Airbus will hold a three-day auction to sell around 500 parts belonging to a scrapped Emirates Airbus A380 superjumbo aircraft.
The auction will take place in Toulouse, France on October 13, 14, and 15, 2022. There is also a possibility to join the auction online.
The auction items will include lamps, the bar, stairs, handrails, trolleys, seats, paddles, and more. Delivered in 2008, the Emirates A380, registered as A6-EDA, was retired in 2020 and scrapped in 2021.
The money collected will be allocated to the Airbus Foundation, which supports disaster relief and emergency responders, and the AIRitage association, which collects inventory and preserves any document or object constituting a source of historical information about the aerospace industry.
Join the #A380 auction on Oct. 13th-15th, and get your own piece of this iconic legend ! There is something for everyone, including a unique collection designed in collaboration with amazing artists.— Airbus (@Airbus) September 22, 2022
Don’t miss out, register today! https://t.co/EDEH9JGQVI #avgeeks pic.twitter.com/kB6BgMaVCh
Airbus had previously planned to hold the auction in June 2022. However, the date was pushed to October 2022.
Remaining operators of the A380
In total, only 15 airlines in the world operated the Airbus wide-body prior to the pandemic. The global COVID-19 crisis devastated the international air travel market, accelerating the A380’s retirement.
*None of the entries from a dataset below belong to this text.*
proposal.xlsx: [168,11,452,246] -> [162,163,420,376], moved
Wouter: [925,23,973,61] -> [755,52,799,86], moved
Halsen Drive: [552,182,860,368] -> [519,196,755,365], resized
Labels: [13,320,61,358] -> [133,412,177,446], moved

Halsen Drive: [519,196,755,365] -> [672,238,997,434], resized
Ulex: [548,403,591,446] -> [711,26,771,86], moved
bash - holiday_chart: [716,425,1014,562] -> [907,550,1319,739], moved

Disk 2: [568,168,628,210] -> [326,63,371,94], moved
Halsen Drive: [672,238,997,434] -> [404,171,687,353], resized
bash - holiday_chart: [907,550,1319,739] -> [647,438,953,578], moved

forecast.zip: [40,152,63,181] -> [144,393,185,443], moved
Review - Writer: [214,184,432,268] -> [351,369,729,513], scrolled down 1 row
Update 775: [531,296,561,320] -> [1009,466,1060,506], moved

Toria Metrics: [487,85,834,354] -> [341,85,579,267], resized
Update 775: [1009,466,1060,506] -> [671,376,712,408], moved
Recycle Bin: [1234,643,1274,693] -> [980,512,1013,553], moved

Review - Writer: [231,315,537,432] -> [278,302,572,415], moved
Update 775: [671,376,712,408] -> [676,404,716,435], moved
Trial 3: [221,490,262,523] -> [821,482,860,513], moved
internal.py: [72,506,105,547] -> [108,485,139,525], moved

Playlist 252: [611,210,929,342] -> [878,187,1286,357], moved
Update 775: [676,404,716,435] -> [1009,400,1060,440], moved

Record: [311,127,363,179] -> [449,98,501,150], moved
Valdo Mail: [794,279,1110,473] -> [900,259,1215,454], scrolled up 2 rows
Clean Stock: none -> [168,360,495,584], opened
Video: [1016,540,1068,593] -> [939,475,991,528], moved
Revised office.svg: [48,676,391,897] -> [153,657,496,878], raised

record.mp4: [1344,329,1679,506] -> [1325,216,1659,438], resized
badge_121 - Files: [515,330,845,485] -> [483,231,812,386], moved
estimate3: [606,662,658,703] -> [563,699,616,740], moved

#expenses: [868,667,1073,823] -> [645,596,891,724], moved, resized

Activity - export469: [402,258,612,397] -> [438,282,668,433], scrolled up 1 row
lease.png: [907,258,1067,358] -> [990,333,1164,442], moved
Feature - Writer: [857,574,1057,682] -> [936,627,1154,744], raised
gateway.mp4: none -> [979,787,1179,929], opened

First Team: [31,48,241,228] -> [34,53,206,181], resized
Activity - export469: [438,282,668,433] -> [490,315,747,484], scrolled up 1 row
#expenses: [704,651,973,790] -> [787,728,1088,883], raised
Despite the heavy impact of the health crisis, some airlines, including Emirates, British Airways, Qantas, Singapore Airlines (SIA1) (SINGY), Korean Air, Asiana Airlines, All Nippon Airways, Qatar Airways, and China Southern Airlines (ZNH) continue to fly the A380.
The world’s largest A380 operator, Emirates, said it will continue to fly the A380 until the mid-2030s. According to a FlightGlobal report, Emirates President Tim Clark said the airline industry will need larger jets just like the updated A380 in order to accommodate rising demand.
In December 2021, Emirates took the final delivery of the A380, bringing the entire double-decker jet program to an end.